Safety and efficacy of high dose intravenous desferrioxamine for reduction of iron overload in sickle cell disease.

BACKGROUND

Patients with sickle cell disease (SCD) receiving chronic blood transfusions are at risk of developing iron overload and organ toxicity. Chelation therapy with either subcutaneous (SQ) desferrioxamine (DFO) or oral deferasirox is effective in preventing and reducing iron overload but poses significant challenges with patient compliance. Intravenous (IV) infusions of high dose DFO have been utilized in non-compliant patients with heavy iron overload in small case series.

PROCEDURE

We review our experience of high dose IV DFO in 27 patients with SCD who had significant iron overload and were noncompliant with subcutaneous (SQ) DFO. All patients were treated in-hospital with DFO 15 mg/kg/hr IV for 48 hr every 2-4 weeks with a mean duration of 19.6 months.

RESULTS

We observed a significant decrease in liver iron burden with high dose intermittent IV DFO. Histological examination of liver biopsies revealed a decrease in the grade of liver iron storage.

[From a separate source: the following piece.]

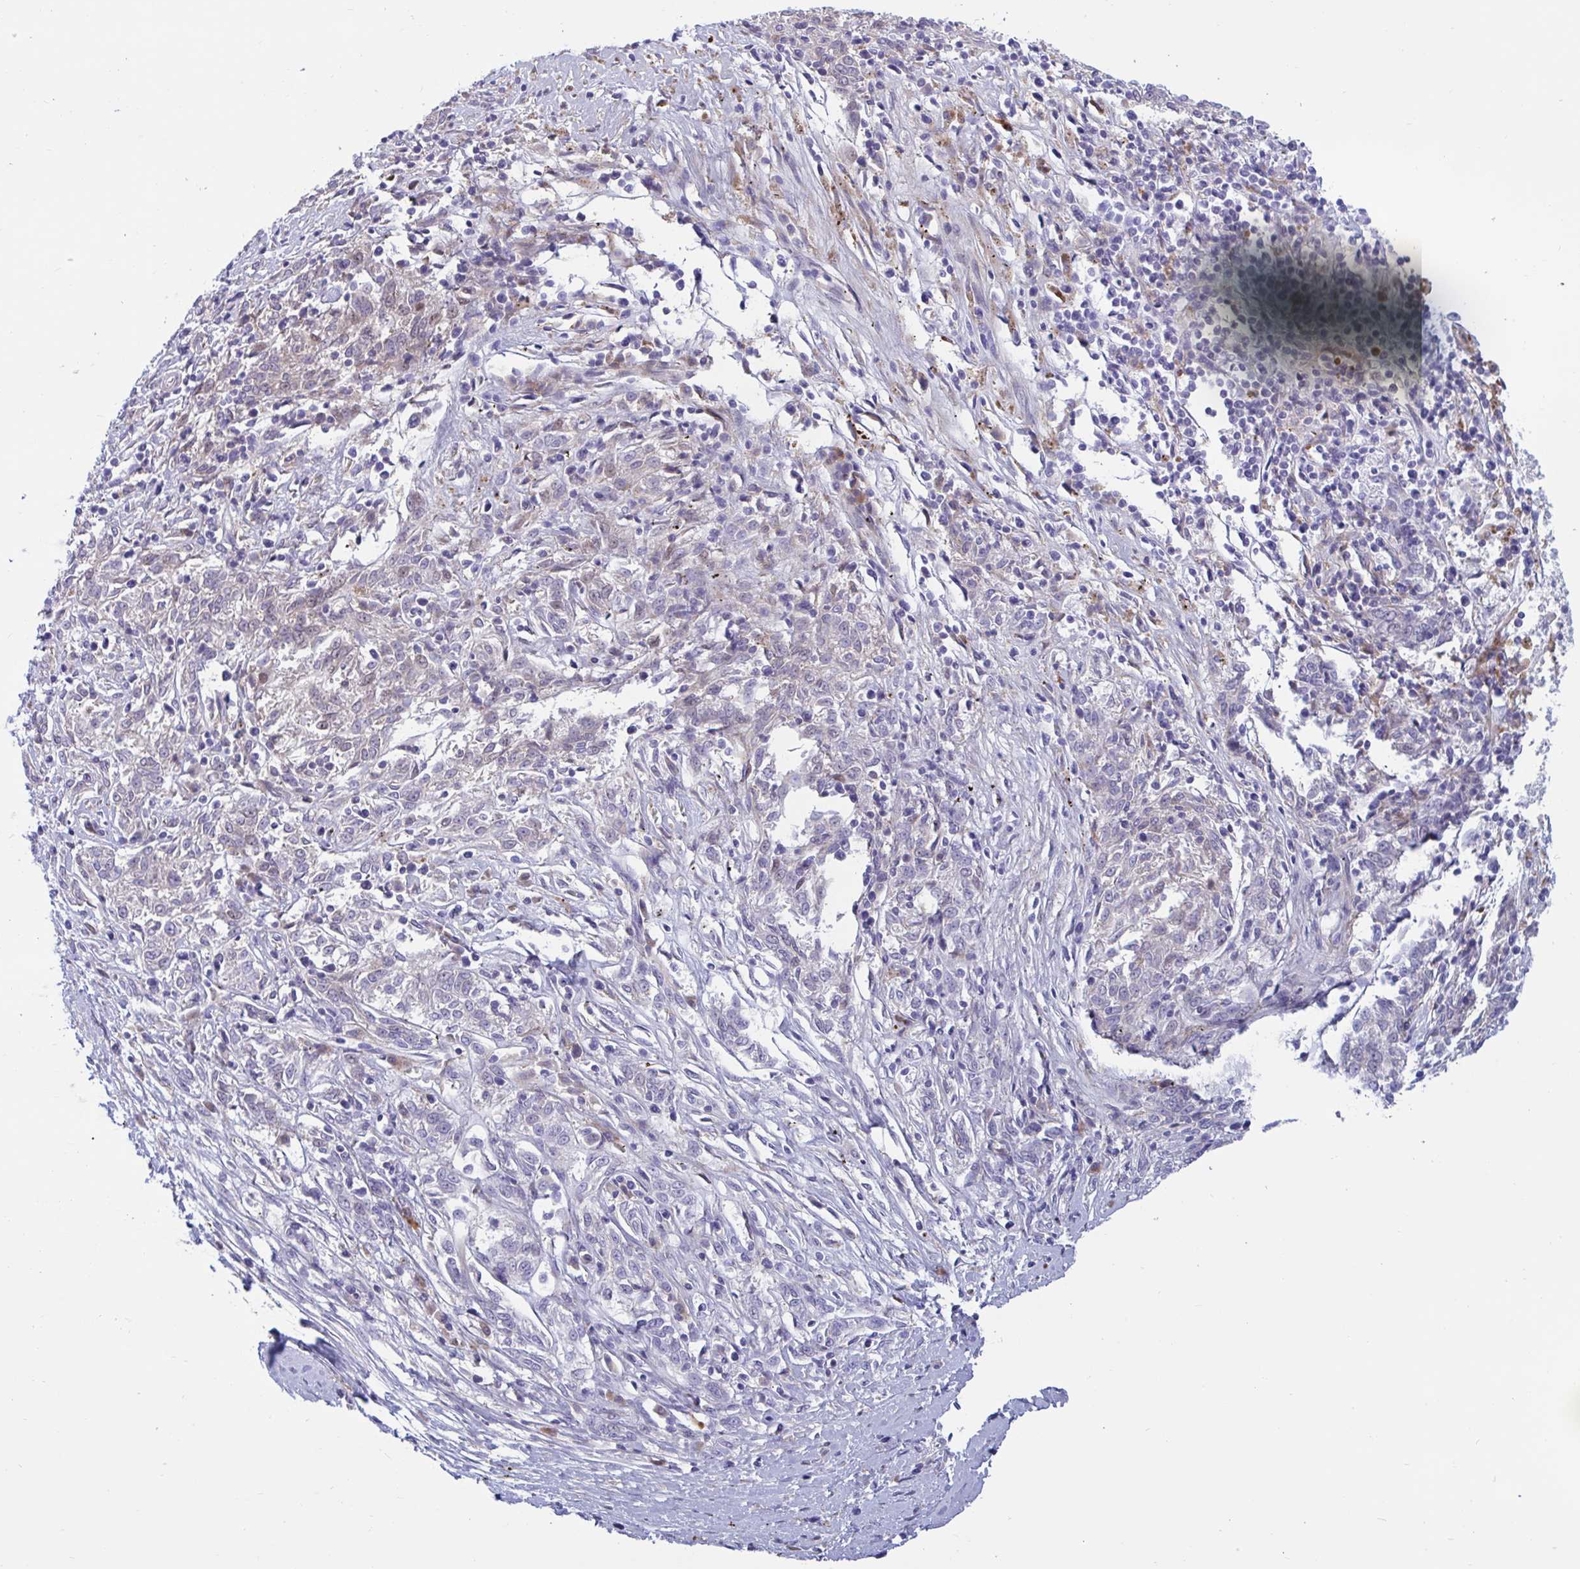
{"staining": {"intensity": "negative", "quantity": "none", "location": "none"}, "tissue": "melanoma", "cell_type": "Tumor cells", "image_type": "cancer", "snomed": [{"axis": "morphology", "description": "Malignant melanoma, NOS"}, {"axis": "topography", "description": "Skin"}], "caption": "This photomicrograph is of malignant melanoma stained with immunohistochemistry (IHC) to label a protein in brown with the nuclei are counter-stained blue. There is no positivity in tumor cells.", "gene": "FAM219B", "patient": {"sex": "female", "age": 72}}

Also there was significant improvement in liver enzymes (ALT, AST) after high dose IV DFO. No audiologic or ophthalmologic toxicity or acute or chronic pulmonary complications were observed.

CONCLUSIONS

In our cohort of patients with SCD we observed a significant decrease in liver iron burden with high dose IV DFO. Our patients tolerated the therapy well without any major toxicity. This regimen is safe and may be an option for poorly compliant patients with significant iron overload.